_PROBLEM TO SOLVE_
In the data below, rewrite the part that opens with the line containing "Bodemanalyse" and closes with the line containing "un caudal efímero que se...", replacing every "Meer lezen" with "Lees meer" and changing nothing else. Give only those lines, and leave the pictures out.

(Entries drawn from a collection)
::::
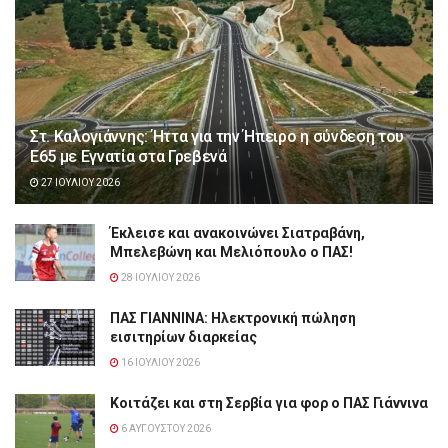
Στ. Καλογιάννης: Ήττα για την Ήπειρο η σύνδεση του
Ε65 με Εγνατία στα Γρεβενά
27 ΙΟΥΛΊΟΥ 2026
Έκλεισε και ανακοινώνει Σιατραβάνη,
Μπελεβώνη και Μελιόπουλο ο ΠΑΣ!
28 ΙΟΥΛΊΟΥ 2026
ΠΑΣ ΓΙΑΝΝΙΝΑ: Hλεκτρονική πώληση
εισιτηρίων διαρκείας
16 ΙΟΥΛΊΟΥ 2026
Κοιτάζει και στη Σερβία για φορ ο ΠΑΣ Γιάννινα
6 ΑΥΓΟΎΣΤΟΥ 2026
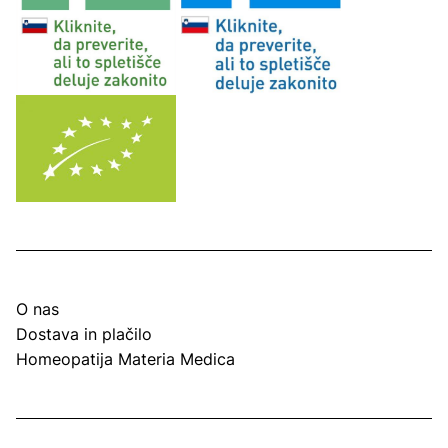
O nas
Dostava in plačilo
Homeopatija Materia Medica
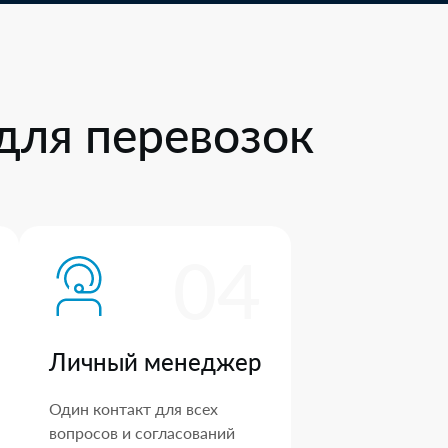
для перевозок
04
Личный менеджер
Один контакт для всех
вопросов и согласований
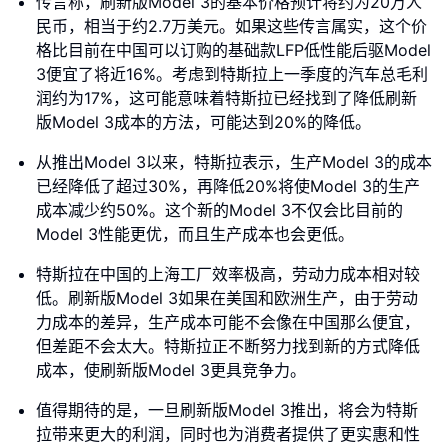
传言称，刷新版Model 3的基本价格预计将约为20万人
民币，相当于约2.7万美元。如果这些传言属实，这个价
格比目前在中国可以订购的基础款LFP低性能后驱Model
3便宜了将近16%。考虑到特斯拉上一季度的汽车总毛利
润约为17%，这可能意味着特斯拉已经找到了降低刷新
版Model 3成本的方法，可能达到20%的降低。
从推出Model 3以来，特斯拉表示，生产Model 3的成本
已经降低了超过30%，再降低20%将使Model 3的生产
成本减少约50%。这个新的Model 3不仅会比目前的
Model 3性能更优，而且生产成本也会更低。
特斯拉在中国的上海工厂效率极高，劳动力成本相对较
低。刷新版Model 3如果在美国和欧洲生产，由于劳动
力成本的差异，生产成本可能不会像在中国那么便宜，
但差距不会太大。特斯拉正不断努力找到新的方式降低
成本，使刷新版Model 3更具竞争力。
值得期待的是，一旦刷新版Model 3推出，将会为特斯
拉带来更大的利润，同时也为消费者提供了更实惠和性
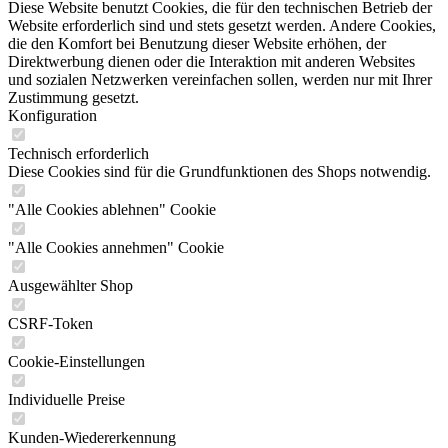
Diese Website benutzt Cookies, die für den technischen Betrieb der
Website erforderlich sind und stets gesetzt werden. Andere Cookies,
die den Komfort bei Benutzung dieser Website erhöhen, der
Direktwerbung dienen oder die Interaktion mit anderen Websites
und sozialen Netzwerken vereinfachen sollen, werden nur mit Ihrer
Zustimmung gesetzt.
Konfiguration
Technisch erforderlich
Diese Cookies sind für die Grundfunktionen des Shops notwendig.
"Alle Cookies ablehnen" Cookie
"Alle Cookies annehmen" Cookie
Ausgewählter Shop
CSRF-Token
Cookie-Einstellungen
Individuelle Preise
Kunden-Wiedererkennung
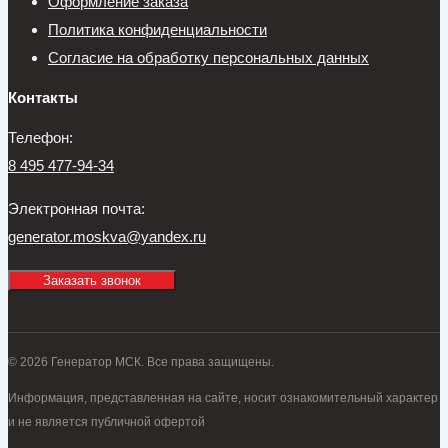
Оформление заказа
Политика конфиденциальности
Согласие на обработку персональных данных
Контакты
Телефон:
8 495 477-94-34
Электронная почта:
generator.moskva@yandex.ru
Заказать звонок
© 2026 Генератор МСК. Все права защищены.
Информация, представленная на сайте, носит ознакомительный характер
и не является публичной офертой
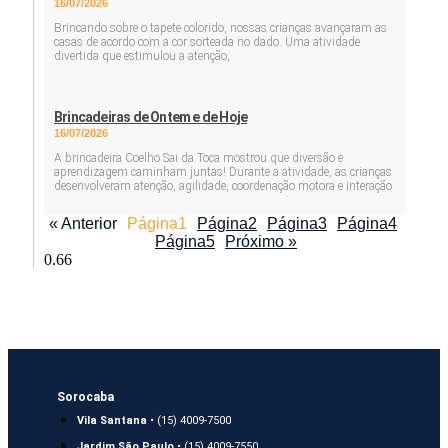
16/07/2026
Brincando sobre o tapete colorido, nossas crianças avançaram as
casas de acordo com a cor sorteada no dado. Uma atividade
divertida que estimulou a atenção,
Brincadeiras de Ontem e de Hoje
16/07/2026
A brincadeira Coelho Sai da Toca mostrou que diversão e
aprendizagem caminham juntas! Durante a atividade, as crianças
desenvolveram atenção, agilidade, coordenação motora e interação
« Anterior
Página
1
Página
2
Página
3
Página
4
Página
5
Próximo »
Sorocaba
Vila Santana
• (15) 4009-7500
Jardim São Paulo
• (15) 4009-7550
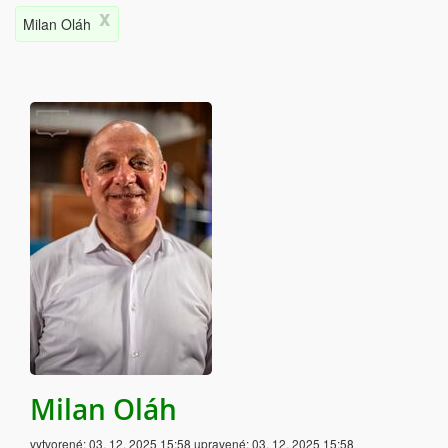
x
Milan Oláh
Milan Oláh
vytvorené:
03. 12. 2025 15:58
upravené:
03. 12. 2025 15:58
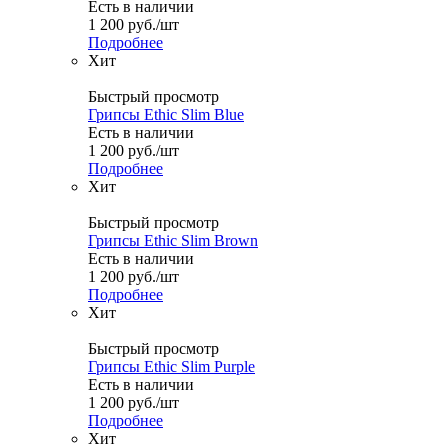
Есть в наличии
1 200
руб.
/шт
Подробнее
Хит
Быстрый просмотр
Грипсы Ethic Slim Blue
Есть в наличии
1 200
руб.
/шт
Подробнее
Хит
Быстрый просмотр
Грипсы Ethic Slim Brown
Есть в наличии
1 200
руб.
/шт
Подробнее
Хит
Быстрый просмотр
Грипсы Ethic Slim Purple
Есть в наличии
1 200
руб.
/шт
Подробнее
Хит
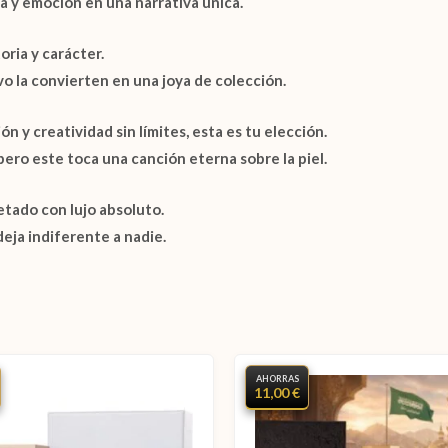
a y emoción en una narrativa única.
ria y carácter.
o la convierten en una joya de colección.
n y creatividad sin límites, esta es tu elección.
ero este toca una canción eterna sobre la piel.
retado con lujo absoluto.
eja indiferente a nadie.
AHORRAS
11,00 €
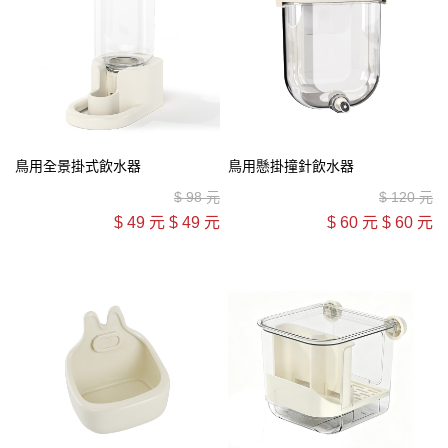
鳥用全景掛式飲水器
鳥用懸掛撞針飲水器
$
98 元
$
120 元
$
49 元
$
49 元
$
60 元
$
60 元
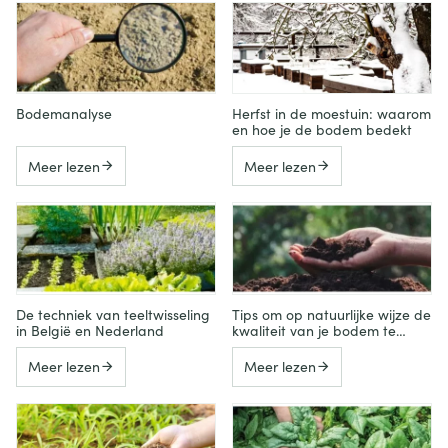
Bodemanalyse
Herfst in de moestuin: waarom
en hoe je de bodem bedekt
Meer lezen
Meer lezen
De techniek van teeltwisseling
Tips om op natuurlijke wijze de
in België en Nederland
kwaliteit van je bodem te
verbeteren
Meer lezen
Meer lezen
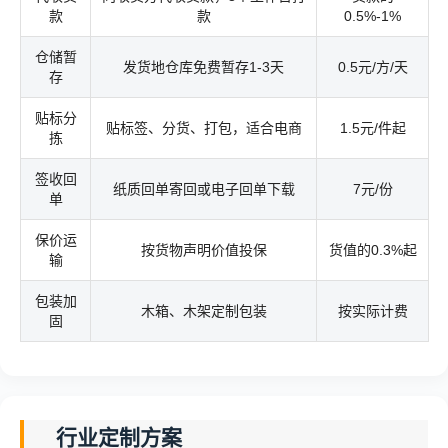
款
款
0.5%-1%
仓储暂
发货地仓库免费暂存1-3天
0.5元/方/天
存
贴标分
贴标签、分货、打包，适合电商
1.5元/件起
拣
签收回
纸质回单寄回或电子回单下载
7元/份
单
保价运
按货物声明价值投保
货值的0.3%起
输
包装加
木箱、木架定制包装
按实际计费
固
行业定制方案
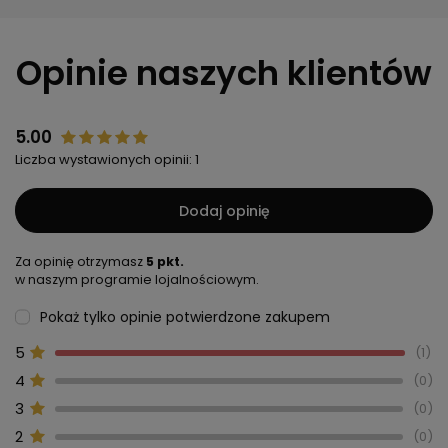
Opinie naszych klientów
5.00
Liczba wystawionych opinii: 1
Dodaj opinię
Za opinię otrzymasz
5 pkt.
w naszym programie lojalnościowym.
Pokaż tylko opinie potwierdzone zakupem
5
1
4
0
3
0
2
0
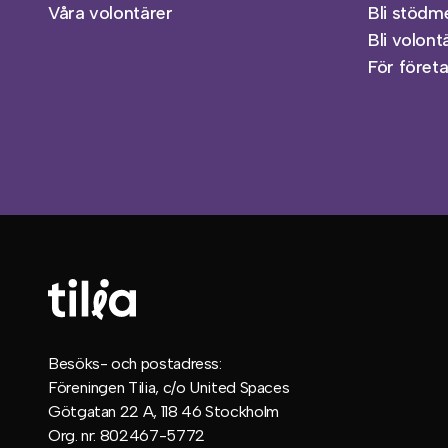
Våra volontärer
Bli stöd
Bli volont
För föret
Besöks- och postadress:
Föreningen Tilia, c/o United Spaces
Götgatan 22 A, 118 46 Stockholm
Org. nr: 802467-5772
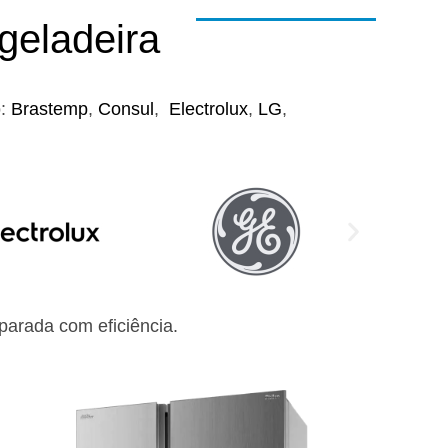
geladeira
o:
Brastemp
,
Consul
,
Electrolux
,
LG
,
arada com eficiência.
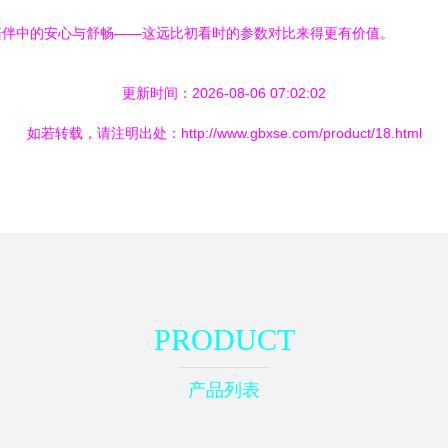
陪伴中的安心与舒畅——这远比初看时的参数对比来得更有价值。
更新时间：2026-08-06 07:02:02
如若转载，请注明出处：http://www.gbxse.com/product/18.html
PRODUCT
产品列表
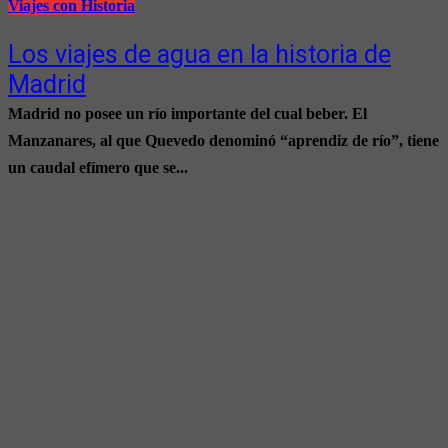
Viajes con Historia
Los viajes de agua en la historia de
Madrid
Madrid no posee un río importante del cual beber. El
Manzanares, al que Quevedo denominó “aprendiz de río”, tiene
un caudal efímero que se...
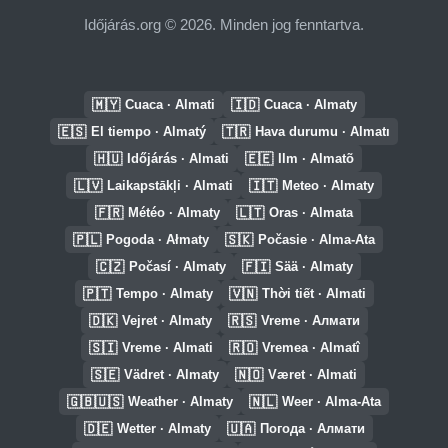
Időjárás.org © 2026. Minden jog fenntartva.
🇲🇾
🇮🇩
Cuaca · Almati
Cuaca · Almaty
🇪🇸
🇹🇷
El tiempo · Almatý
Hava durumu · Almatı
🇭🇺
🇪🇪
Időjárás · Almati
Ilm · Almatõ
🇱🇻
🇮🇹
Laikapstākļi · Almati
Meteo · Almaty
🇫🇷
🇱🇹
Météo · Almaty
Oras · Almata
🇵🇱
🇸🇰
Pogoda · Ałmaty
Počasie · Alma-Ata
🇨🇿
🇫🇮
Počasí · Almaty
Sää · Almaty
🇵🇹
🇻🇳
Tempo · Almaty
Thời tiết · Almati
🇩🇰
🇷🇸
Vejret · Almaty
Vreme · Алмати
🇸🇮
🇷🇴
Vreme · Almati
Vremea · Almatî
🇸🇪
🇳🇴
Vädret · Almaty
Været · Almati
🇬🇧🇺🇸
🇳🇱
Weather · Almaty
Weer · Alma-Ata
🇩🇪
🇺🇦
Wetter · Almaty
Погода · Алмати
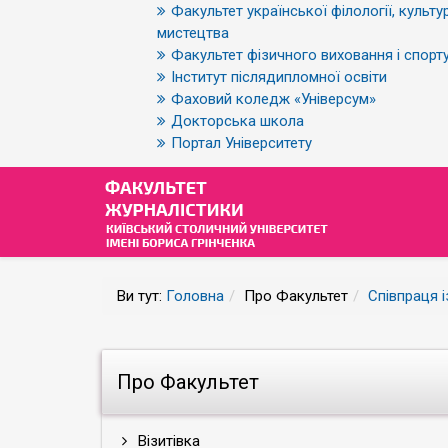
Факультет української філології, культур
мистецтва
Факультет фізичного виховання і спорт
Інститут післядипломної освіти
Фаховий коледж «Універсум»
Докторська школа
Портал Університету
Ви тут:
Головна
Про Факультет
Співпраця 
Про Факультет
Візитівка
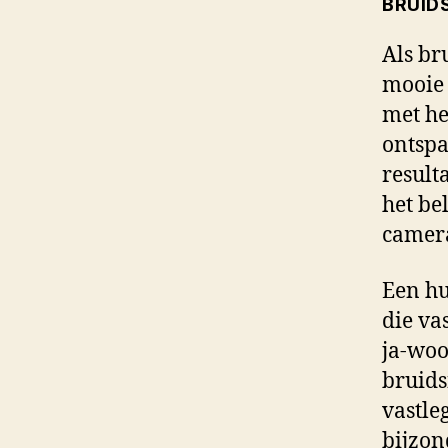
BRUID
Als br
mooie 
met he
ontspa
result
het be
camer
Een hu
die va
ja-woo
bruids
vastle
bijzon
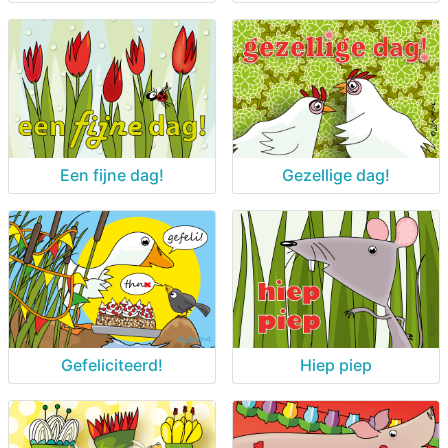
Een fijne dag!
Gezellige dag!
Gefeliciteerd!
Hiep piep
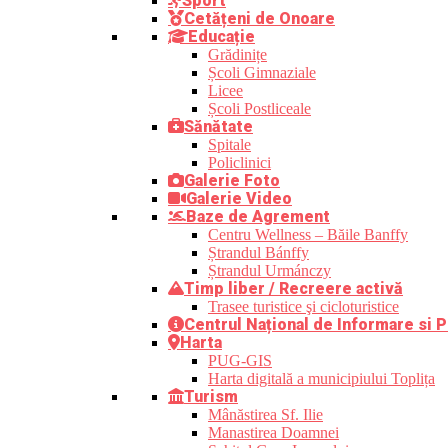
Sport
Cetățeni de Onoare
Educație
Grădinițe
Școli Gimnaziale
Licee
Școli Postliceale
Sănătate
Spitale
Policlinici
Galerie Foto
Galerie Video
Baze de Agrement
Centru Wellness – Băile Banffy
Ștrandul Bánffy
Ștrandul Urmánczy
Timp liber / Recreere activă
Trasee turistice şi cicloturistice
Centrul Național de Informare si P
Harta
PUG-GIS
Harta digitală a municipiului Toplița
Turism
Mânăstirea Sf. Ilie
Manastirea Doamnei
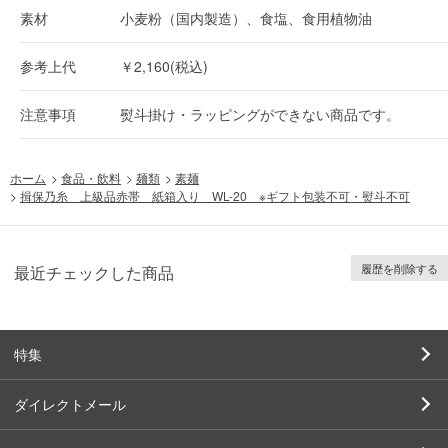
素材
小麦粉（国内製造）、食塩、食用植物油
参考上代
￥2,160(税込)
注意事項
熨斗掛け・ラッピングができない商品です。
ホーム
>
食品・飲料
>
麺類
>
素麺
>
揖保乃糸 上級品赤帯 紙箱入り WL-20 ※ギフト包装不可・熨斗不可
履歴を削除する
最近チェックした商品
特集
ダイレクトメール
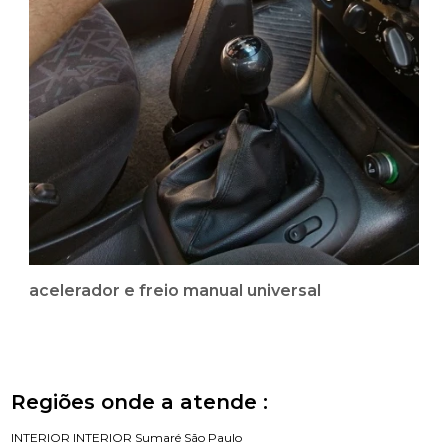
acelerador e freio manual universal
Regiões onde a atende :
INTERIOR
INTERIOR
Sumaré
São Paulo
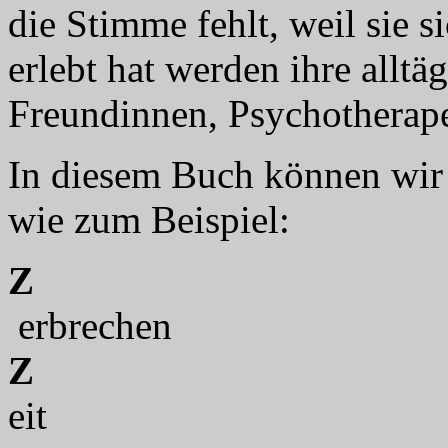
die Stimme fehlt, weil sie si
erlebt hat werden ihre allt
Freundinnen, Psychotherapeu
In diesem Buch können wi
wie zum Beispiel:
Z
er
Z
e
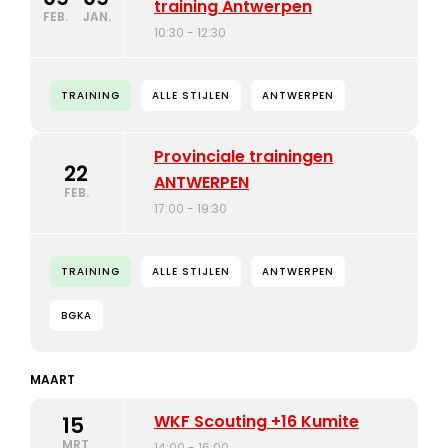
training Antwerpen
FEB.
JAN.
10:30 - 12:30
TRAINING
ALLE STIJLEN
ANTWERPEN
Provinciale trainingen
22
ANTWERPEN
FEB.
17:00 - 19:30
TRAINING
ALLE STIJLEN
ANTWERPEN
BGKA
MAART
WKF Scouting +16 Kumite
15
MRT.
14:00 - 16:00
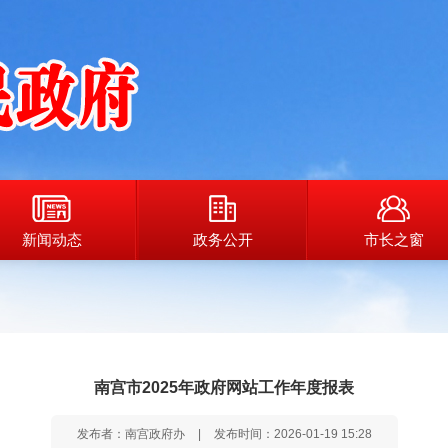
新闻动态
政务公开
市长之窗
南宫市2025年政府网站工作年度报表
发布者：南宫政府办
|
发布时间：2026-01-19 15:28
::::
_RESULT OF THE EXERCISE_
Bodemanalyse
Herfst in de moestuin: waarom
en hoe je de bodem bedekt
Lees meer
Lees meer
De techniek van teeltwisseling
Tips om op natuurlijke wijze de
in België en Nederland
kwaliteit van je bodem te
verbeteren
Lees meer
Lees meer
款
款
0.5%-1%
仓储暂
发货地仓库免费暂存1-3天
0.5元/方/天
存
贴标分
贴标签、分货、打包，适合电商
1.5元/件起
拣
签收回
纸质回单寄回或电子回单下载
7元/份
单
保价运
按货物声明价值投保
货值的0.3%起
输
包装加
木箱、木架定制包装
按实际计费
固
行业定制方案
Opinie naszych klientów
5.00
Liczba wystawionych opinii: 1
Dodaj opinię
Za opinię otrzymasz
5 pkt.
w naszym programie lojalnościowym.
Pokaż tylko opinie potwierdzone zakupem
5
1
4
0
3
0
2
0
Våra volontärer
Bli stöd
Bli volont
För föret
Besöks- och postadress:
Föreningen Tilia, c/o United Spaces
Götgatan 22 A, 118 46 Stockholm
Org. nr: 802467-5772
geladeira
o:
Brastemp
,
Consul
,
Electrolux
,
LG
,
arada com eficiência.
陪伴中的安心与舒畅——这远比初看时的参数对比来得更有价值。
更新时间：2026-08-06 07:02:02
如若转载，请注明出处：http://www.gbxse.com/product/18.html
PRODUCT
产品列表
Viajes con Historia
Los viajes de agua en la historia de
Madrid
Madrid no posee un río importante del cual beber. El
Manzanares, al que Quevedo denominó “aprendiz de río”, tiene
un caudal efímero que se...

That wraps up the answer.